How to Downsize Before Moving to Assisted Living – Checklist
If you or a loved one are preparing to move to an assisted living community, it often means downsizing from a house or condo to a smaller apartment. For some, that process can be daunting or confusing, leaving you uncertain about where to start.
Our team at Reformed Church Home in Old Bridge, NJ, has put together some advice on how to downsize your home before moving to assisted living. If you follow this checklist, you can make the downsizing process straightforward and even enjoyable, setting you up for a smooth transition into your new home.
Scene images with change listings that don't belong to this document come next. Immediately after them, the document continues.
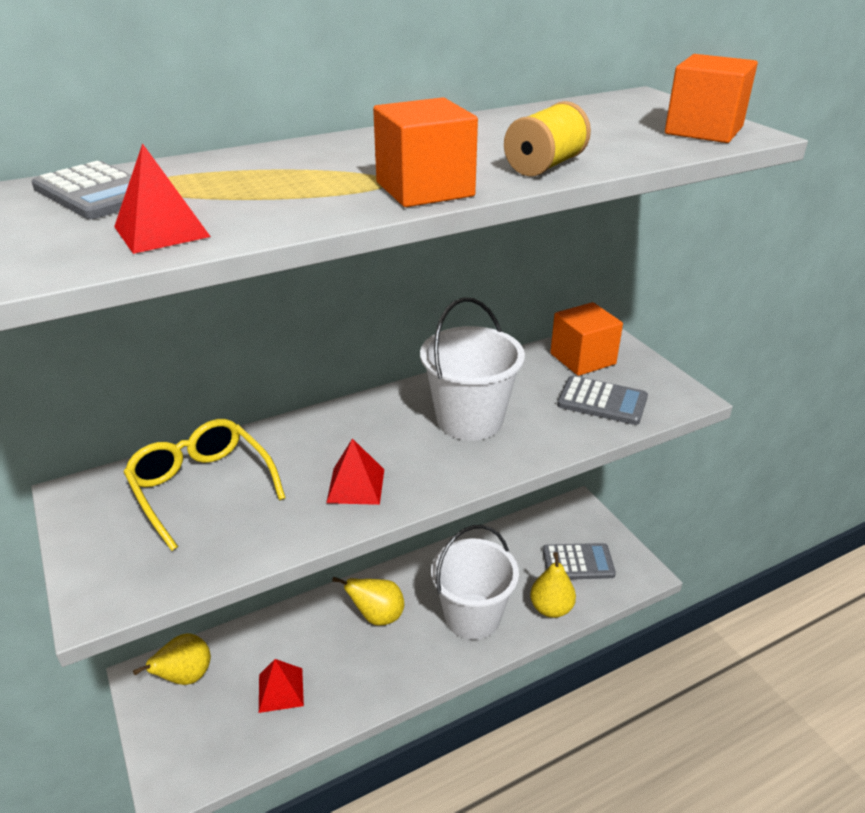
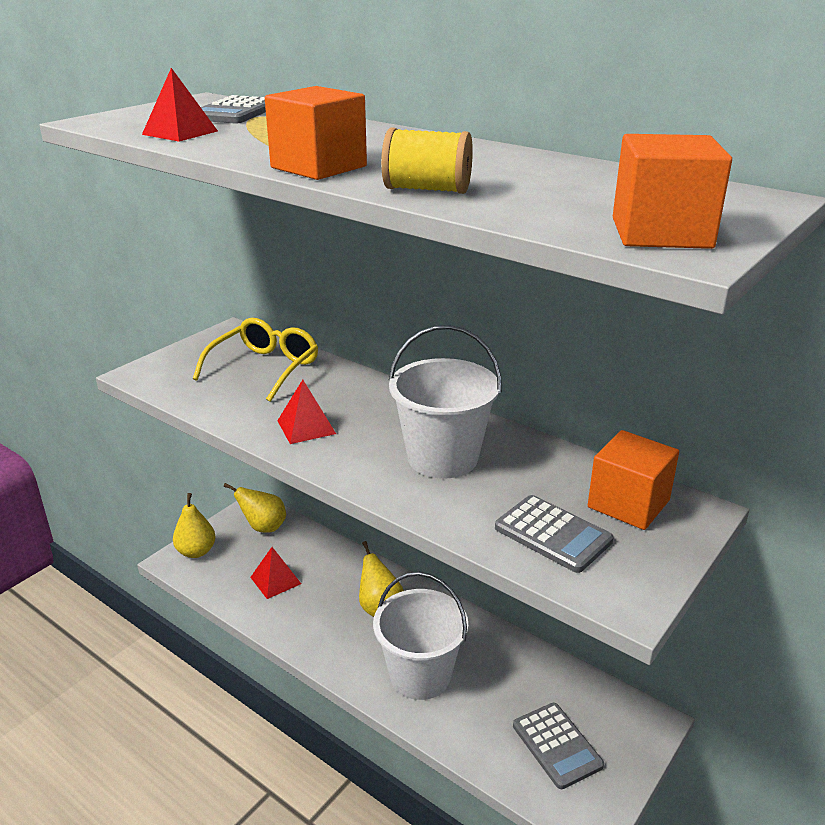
camera: 65 degrees right, 5 degrees down
yellow pear [530,552,576,618] -> yellow pear moved to [173,493,216,558]
grey calculator [557,376,648,425] -> grey calculator turned 45 degrees counterclockwise [495,495,614,573]

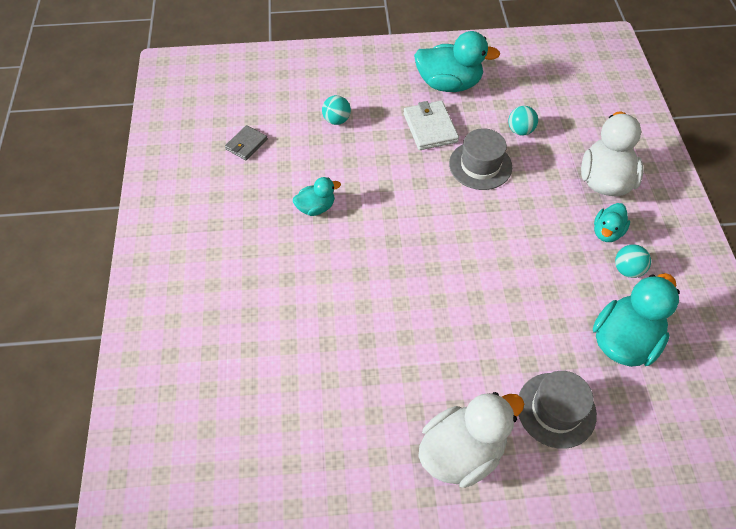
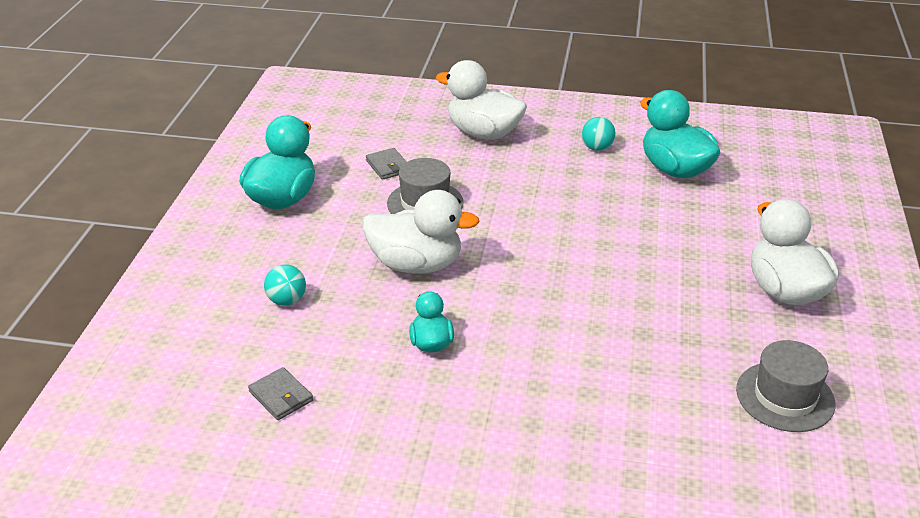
camera: 75 degrees left, 20 degrees down
white wallet [403,101,459,150] -> none
turquoise ball [508,106,538,136] -> grey wallet [366,148,406,180]
grey hat [519,371,597,449] -> grey hat moved to [736,340,836,432]
turquoise duck [594,203,630,242] -> none
none -> white duck [362,190,480,274]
The further ahead of a move you can start planning to downsize, the better. But whether you have days or months to conduct the move, planning is key. You’ll need to set aside time when everyone involved will be able to dedicate time to sorting and packing, ideally choosing times when you are all likely to be focused and productive. You should also reach out to friends or additional family members to ask for their help in the downsizing and moving process, if necessary.
Tackle your belongings by category
It can be daunting to start going through all the belongings in your home, or even in one room. This process is easier if you break it down into categories: clothing, books, papers, kitchen supplies, makeup, cleaning supplies, office supplies, games, etc. Start with only one category, gathering all of those items into one place. Then go through item by item and only keep the belongings that truly bring you joy or that you use on a regular basis.
Map out furniture for your new home
Deciding which furniture to bring when moving into assisted living can be one of the more difficult decisions, since these are likely pieces that were large investments, have sentimental value, or have long been a regular part of your daily life. In choosing what to bring, you should map out the floor plan of your new home and take measurements of your furniture. Pencil in different arrangements of furniture that you think might be appealing, determining which pieces will likely fit and which will not. Sell or donate the remaining furniture, or ask relatives if they are interested in any of the pieces.
Leave the sentimental stuff for last
Sentimental belongings can be some of the most difficult to go through, which is why it’s best to do them last. At that point, you’ll be skilled at making decisions about what you truly value and want to bring with you. You can also choose to give sentimental items away to family members who would really value them — just be sure not to overload family members with belongings that won’t actually bring them joy or be meaningful to them.
At Reformed Church Home in Old Bridge, NJ, we are dedicated to make the transition of moving to an assisted living community smooth and enjoyable. Our staff can help answer questions or guide you to community resources that can assist with selling a home, moving furniture, and managing some of these important decisions.